(P120) Immediate Versus Delayed Reconstruction After Mastectomy in the United States Medicare Breast Cancer Patient

April 15, 2014
Volume 28, Issue 1S

Although recent data have been published regarding trends surrounding mastectomy with reconstruction for breast cancer, little data exist about predictors of immediate vs delayed reconstruction and the prevalence of reconstruction where it is traditionally contraindicated, such as inflammatory breast cancer and stage IV disease.

Allison A. Aggon, DO, Elin R. Sigurdson, MD, PhD, Eric Chang, MD, Brian L. Egleston, PhD, Sameer Patel, MD, Marcia Boraas, MD, Neal S. Topham, Richard J. Bleicher, MD; Fox Chase Cancer Center

Background: Although recent data have been published regarding trends surrounding mastectomy with reconstruction for breast cancer, little data exist about predictors of immediate vs delayed reconstruction and the prevalence of reconstruction where it is traditionally contraindicated, such as inflammatory breast cancer and stage IV disease.

Methods: Surveillance, Epidemiology, and End Results (SEER)-Medicare data were reviewed for women ≥ 66 years old and diagnosed between 1992 and 2005 with stage 0 through IV breast cancer. Immediate reconstruction was defined by claims dated the same day as their mastectomy, while delayed reconstruction was defined as reconstruction performed up to 36 months after that date. Postmastectomy radiotherapy was reviewed by searching for radiotherapy claims up to 1 year after mastectomy.

Results: Of the 50,843 women who underwent mastectomy, 5.8% had reconstruction, increasing from 3.2% to 7.3% (P < .0001) during the study period, with a maximum patient age of 99 years. There were 4.3% of the 783 having inflammatory breast cancer and 2.9% of the 1,241 patients with metastatic disease who underwent reconstruction.
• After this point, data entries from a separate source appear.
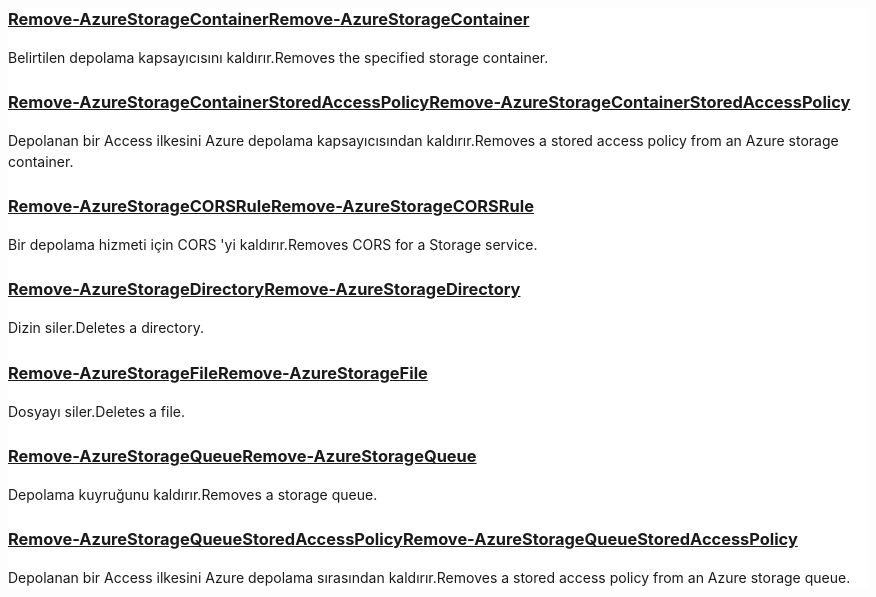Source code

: ### [<span data-ttu-id="d0afd-181">Remove-AzureStorageContainer</span><span class="sxs-lookup"><span data-stu-id="d0afd-181">Remove-AzureStorageContainer</span></span>](Remove-AzureStorageContainer.md)
<span data-ttu-id="d0afd-182">Belirtilen depolama kapsayıcısını kaldırır.</span><span class="sxs-lookup"><span data-stu-id="d0afd-182">Removes the specified storage container.</span></span>

### [<span data-ttu-id="d0afd-183">Remove-AzureStorageContainerStoredAccessPolicy</span><span class="sxs-lookup"><span data-stu-id="d0afd-183">Remove-AzureStorageContainerStoredAccessPolicy</span></span>](Remove-AzureStorageContainerStoredAccessPolicy.md)
<span data-ttu-id="d0afd-184">Depolanan bir Access ilkesini Azure depolama kapsayıcısından kaldırır.</span><span class="sxs-lookup"><span data-stu-id="d0afd-184">Removes a stored access policy from an Azure storage container.</span></span>

### [<span data-ttu-id="d0afd-185">Remove-AzureStorageCORSRule</span><span class="sxs-lookup"><span data-stu-id="d0afd-185">Remove-AzureStorageCORSRule</span></span>](Remove-AzureStorageCORSRule.md)
<span data-ttu-id="d0afd-186">Bir depolama hizmeti için CORS 'yi kaldırır.</span><span class="sxs-lookup"><span data-stu-id="d0afd-186">Removes CORS for a Storage service.</span></span>

### [<span data-ttu-id="d0afd-187">Remove-AzureStorageDirectory</span><span class="sxs-lookup"><span data-stu-id="d0afd-187">Remove-AzureStorageDirectory</span></span>](Remove-AzureStorageDirectory.md)
<span data-ttu-id="d0afd-188">Dizin siler.</span><span class="sxs-lookup"><span data-stu-id="d0afd-188">Deletes a directory.</span></span>

### [<span data-ttu-id="d0afd-189">Remove-AzureStorageFile</span><span class="sxs-lookup"><span data-stu-id="d0afd-189">Remove-AzureStorageFile</span></span>](Remove-AzureStorageFile.md)
<span data-ttu-id="d0afd-190">Dosyayı siler.</span><span class="sxs-lookup"><span data-stu-id="d0afd-190">Deletes a file.</span></span>

### [<span data-ttu-id="d0afd-191">Remove-AzureStorageQueue</span><span class="sxs-lookup"><span data-stu-id="d0afd-191">Remove-AzureStorageQueue</span></span>](Remove-AzureStorageQueue.md)
<span data-ttu-id="d0afd-192">Depolama kuyruğunu kaldırır.</span><span class="sxs-lookup"><span data-stu-id="d0afd-192">Removes a storage queue.</span></span>

### [<span data-ttu-id="d0afd-193">Remove-AzureStorageQueueStoredAccessPolicy</span><span class="sxs-lookup"><span data-stu-id="d0afd-193">Remove-AzureStorageQueueStoredAccessPolicy</span></span>](Remove-AzureStorageQueueStoredAccessPolicy.md)
<span data-ttu-id="d0afd-194">Depolanan bir Access ilkesini Azure depolama sırasından kaldırır.</span><span class="sxs-lookup"><span data-stu-id="d0afd-194">Removes a stored access policy from an Azure storage queue.</span></span>
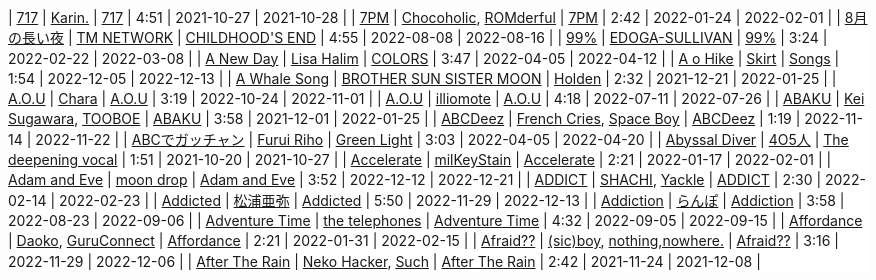 | [717](https://open.spotify.com/track/1UT7gBmGsGjv4Ukj49Gmda) | [Karin.](https://open.spotify.com/artist/0PZn9J0BdIbkiYVvfzP0eg) | [717](https://open.spotify.com/album/2rI09P9wwS7UvmnBLXtnOZ) | 4:51 | 2021-10-27 | 2021-10-28 |
| [7PM](https://open.spotify.com/track/1d0O6pvaUAvXzRRDL6w0bt) | [Chocoholic](https://open.spotify.com/artist/4UohSp9DAmnCA9mgWqj8d1), [ROMderful](https://open.spotify.com/artist/3Aum3IcJEKuGsWVPBZnvyU) | [7PM](https://open.spotify.com/album/5yKThZCHmsuXJImNoAihKz) | 2:42 | 2022-01-24 | 2022-02-01 |
| [8月の長い夜](https://open.spotify.com/track/0n33DZTNTTRccr2Uxg4eTJ) | [TM NETWORK](https://open.spotify.com/artist/6aXIcqTy3R1dqSml9HQZUB) | [CHILDHOOD'S END](https://open.spotify.com/album/6btDwb9FcVM1Hl7H2EdQSO) | 4:55 | 2022-08-08 | 2022-08-16 |
| [99%](https://open.spotify.com/track/0802zscD81a2HT8qHvCKEx) | [EDOGA\-SULLIVAN](https://open.spotify.com/artist/0MfHOOVaHSNHSiNtOBOkkA) | [99%](https://open.spotify.com/album/42U9fbea5iLDy0epgOxA6q) | 3:24 | 2022-02-22 | 2022-03-08 |
| [A New Day](https://open.spotify.com/track/3dFO21nCrAv34uhvTsntoM) | [Lisa Halim](https://open.spotify.com/artist/52kXMSVvJpQ9RWABFBt9H9) | [COLORS](https://open.spotify.com/album/3vTY3uMcb1sgvDQKncwXtS) | 3:47 | 2022-04-05 | 2022-04-12 |
| [A o Hike](https://open.spotify.com/track/3r8KjhXku2oa3BkGNe7sT4) | [Skirt](https://open.spotify.com/artist/3PVdr6pwvDMZ9UKTCb1Tkd) | [Songs](https://open.spotify.com/album/3l0HFeT8FEZMOQ6jM5bW0z) | 1:54 | 2022-12-05 | 2022-12-13 |
| [A Whale Song](https://open.spotify.com/track/7KOnKN4jeLn1ZNBKYvpENt) | [BROTHER SUN SISTER MOON](https://open.spotify.com/artist/4jYamjqQ1wmOLS41qNiZ0i) | [Holden](https://open.spotify.com/album/0AGLZTnnYVMAOHFl7XMXkw) | 2:32 | 2021-12-21 | 2022-01-25 |
| [A.O.U](https://open.spotify.com/track/0660wv7yEysrDOlPawh9QK) | [Chara](https://open.spotify.com/artist/2v3eFzDOUnyWP1drW2dPTp) | [A.O.U](https://open.spotify.com/album/70bw8vjpWZbDxqEBqrOax8) | 3:19 | 2022-10-24 | 2022-11-01 |
| [A.O.U](https://open.spotify.com/track/6oyagq8m6zMSeIGmCXkceD) | [illiomote](https://open.spotify.com/artist/3WT4BJFKhoWN3Mc8TDcH7v) | [A.O.U](https://open.spotify.com/album/671xpFoPFWV4zfs8C5yuuv) | 4:18 | 2022-07-11 | 2022-07-26 |
| [ABAKU](https://open.spotify.com/track/1JKuHfwECMzPoPx9kywpZo) | [Kei Sugawara](https://open.spotify.com/artist/7xlTOxmnztZVNgoPlMV6YS), [TOOBOE](https://open.spotify.com/artist/0HZLpOSMHpalBlUnONhynN) | [ABAKU](https://open.spotify.com/album/2fwKQpDj9viNcHcGnByd0z) | 3:58 | 2021-12-01 | 2022-01-25 |
| [ABCDeez](https://open.spotify.com/track/3uquj82cg8SPJsPfbVl6V8) | [French Cries](https://open.spotify.com/artist/20NEowTU3HYTpKQHWXC7yG), [Space Boy](https://open.spotify.com/artist/5kbFaWD9hwGGjvjidc8oPG) | [ABCDeez](https://open.spotify.com/album/6al5lUL7USyvE81w6HgA4O) | 1:19 | 2022-11-14 | 2022-11-22 |
| [ABCでガッチャン](https://open.spotify.com/track/5Xm0mY8VHdh7k3JkMuaBSL) | [Furui Riho](https://open.spotify.com/artist/6OgsusVzVrkzCvbXpv6GWh) | [Green Light](https://open.spotify.com/album/1C58yPdGxhkoCiXL0yuDXF) | 3:03 | 2022-04-05 | 2022-04-20 |
| [Abyssal Diver](https://open.spotify.com/track/3SgDCfxJnKJDAohIWwJK6x) | [4O5人](https://open.spotify.com/artist/6Lw9LhskQoyW3p14m5gk4M) | [The deepening vocal](https://open.spotify.com/album/3BnHzOdmS3gKv9ORSiomB6) | 1:51 | 2021-10-20 | 2021-10-27 |
| [Accelerate](https://open.spotify.com/track/7a3RBdxdpjCRxK4gzcrFP6) | [milKeyStain](https://open.spotify.com/artist/37vwQogkVJ5LwgtJvMopfe) | [Accelerate](https://open.spotify.com/album/2kuJW3fFAKWxh3RYJRsdzY) | 2:21 | 2022-01-17 | 2022-02-01 |
| [Adam and Eve](https://open.spotify.com/track/5ecSApUY0htODNRGpr7gsF) | [moon drop](https://open.spotify.com/artist/1fqzuhLXIimUwLTU6HzBse) | [Adam and Eve](https://open.spotify.com/album/7rkBEjt9C6c39tvUJzpvuq) | 3:52 | 2022-12-12 | 2022-12-21 |
| [ADDICT](https://open.spotify.com/track/1Hyvttrecbu3cGXVvXPucI) | [SHACHI](https://open.spotify.com/artist/7cbMeZ6uWpXjamJTYM5KFy), [Yackle](https://open.spotify.com/artist/5jf5K6m54B7H94lIHn1F9d) | [ADDICT](https://open.spotify.com/album/73isNsBniemvWz58PpTdK2) | 2:30 | 2022-02-14 | 2022-02-23 |
| [Addicted](https://open.spotify.com/track/32GhaFumsrVQ74xjyljNSB) | [松浦亜弥](https://open.spotify.com/artist/0g60HHRfC4zC5PGumCdarL) | [Addicted](https://open.spotify.com/album/3NxbyghXuVqMNPsxTySpFO) | 5:50 | 2022-11-29 | 2022-12-13 |
| [Addiction](https://open.spotify.com/track/5d43rXI6B5yLRTKS25LH8X) | [らんぽ](https://open.spotify.com/artist/2JsyD8NzwzuNLRsVL2Bndq) | [Addiction](https://open.spotify.com/album/73ntG0MdxP1ldwap63vys0) | 3:58 | 2022-08-23 | 2022-09-06 |
| [Adventure Time](https://open.spotify.com/track/53AdhtRlCrGdvt0tCvV9eh) | [the telephones](https://open.spotify.com/artist/2wRKaUyXjAYRkelDUugZrQ) | [Adventure Time](https://open.spotify.com/album/2ham9nFP1w3rfhOzL46drm) | 4:32 | 2022-09-05 | 2022-09-15 |
| [Affordance](https://open.spotify.com/track/2yrI7VnB2PmI4dFG5uhj0g) | [Daoko](https://open.spotify.com/artist/5Qeyh2XKoITt1mlEVtzazC), [GuruConnect](https://open.spotify.com/artist/5RDnewAvgHZQ5gCf1h74kF) | [Affordance](https://open.spotify.com/album/6iO7FBxJHGGXpSbzGNmS6j) | 2:21 | 2022-01-31 | 2022-02-15 |
| [Afraid??](https://open.spotify.com/track/3rfRK2PupQzcNUax4s0jQl) | [\(sic\)boy](https://open.spotify.com/artist/19FI3bwyW062xAmEy3rzsk), [nothing,nowhere.](https://open.spotify.com/artist/7FngGIEGgN3Iwauw1MvO4P) | [Afraid??](https://open.spotify.com/album/0AwUv4QlEg7y7oZGSGtfW8) | 3:16 | 2022-11-29 | 2022-12-06 |
| [After The Rain](https://open.spotify.com/track/6kNiKBBZUEwfdzHUboVPkp) | [Neko Hacker](https://open.spotify.com/artist/2aQ9IoRPwXEhhBVj4wbS46), [Such](https://open.spotify.com/artist/0m7tILDYjOZCFFVVGmI3io) | [After The Rain](https://open.spotify.com/album/6V9oP59b4QiOjc75bhPKws) | 2:42 | 2021-11-24 | 2021-12-08 |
Implants, autologous tissue flaps (ATFs), the combination, and unspecified reconstruction types occurred in 57.2%, 20.4%, 17.0%, and 5.2%, respectively, with radiotherapy performed in 14.9%, 37.3%, 14.6%, and 51.0% of those respective groups. Postmastectomy radiotherapy was also performed in 23% of immediate and 14.9% of delayed reconstruction cases. Among all patients having reconstruction, 79% underwent immediate reconstruction and 21% had delayed reconstruction, with a median delay of 8.5 months. From 1998 to 2005, immediate reconstruction increased from 2.6% to 5.8%, while delayed reconstruction plateaued at ~1.4% in this period. The likelihood of having any reconstruction declined with increasing comorbidities (trend P < .0001). Delayed-reconstruction patients had greater comorbidities than those who had immediate reconstruction (trend P = .04). ATF patients had greater comorbidities than implant patients (P = .0003). Variables associated with delayed reconstruction (vs immediate) were SEER region (P < .0001), higher stage (P < .0001), postoperative radiotherapy (P < .0001), diagnosis year (P < .037), and comorbidity index (P = .037). Age, marital status, race, and histology were not predictive.
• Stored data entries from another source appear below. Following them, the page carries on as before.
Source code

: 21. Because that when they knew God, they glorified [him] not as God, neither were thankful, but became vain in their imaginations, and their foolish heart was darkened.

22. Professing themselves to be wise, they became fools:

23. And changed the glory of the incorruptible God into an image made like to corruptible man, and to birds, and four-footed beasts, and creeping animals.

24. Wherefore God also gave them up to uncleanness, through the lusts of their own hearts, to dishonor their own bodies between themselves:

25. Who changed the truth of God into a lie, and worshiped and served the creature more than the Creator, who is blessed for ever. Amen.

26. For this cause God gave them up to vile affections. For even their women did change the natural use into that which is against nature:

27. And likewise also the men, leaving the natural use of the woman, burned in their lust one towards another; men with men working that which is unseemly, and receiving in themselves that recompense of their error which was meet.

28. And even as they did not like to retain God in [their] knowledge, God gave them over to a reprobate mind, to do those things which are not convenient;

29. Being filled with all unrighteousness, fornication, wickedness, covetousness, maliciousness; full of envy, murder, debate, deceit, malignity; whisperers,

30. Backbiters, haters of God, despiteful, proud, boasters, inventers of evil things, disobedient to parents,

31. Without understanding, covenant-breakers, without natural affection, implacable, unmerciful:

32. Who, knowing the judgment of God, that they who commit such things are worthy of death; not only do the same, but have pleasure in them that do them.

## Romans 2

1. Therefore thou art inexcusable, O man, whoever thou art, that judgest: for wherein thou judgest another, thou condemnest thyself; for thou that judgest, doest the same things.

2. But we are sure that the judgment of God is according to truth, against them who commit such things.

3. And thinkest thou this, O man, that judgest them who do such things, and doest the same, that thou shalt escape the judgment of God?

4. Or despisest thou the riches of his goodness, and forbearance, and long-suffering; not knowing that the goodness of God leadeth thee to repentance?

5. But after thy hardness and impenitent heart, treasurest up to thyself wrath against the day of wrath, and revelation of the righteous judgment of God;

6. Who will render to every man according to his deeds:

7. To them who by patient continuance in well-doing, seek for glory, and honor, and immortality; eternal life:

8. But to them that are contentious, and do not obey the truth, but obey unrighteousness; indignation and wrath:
Conclusion: A small minority of patients have reconstruction when it is traditionally considered contraindicated. Radiotherapy was used more frequently in patients having immediate than delayed reconstruction, with ATF reconstruction used to a greater degree than implants in both immediate and delayed reconstruction groups. Although immediate reconstruction is on the rise, its use in Medicare patients remains low. Further efforts to educate clinicians and patients about eligibility for immediate reconstruction, even in those over 65 years of age, may be worthwhile.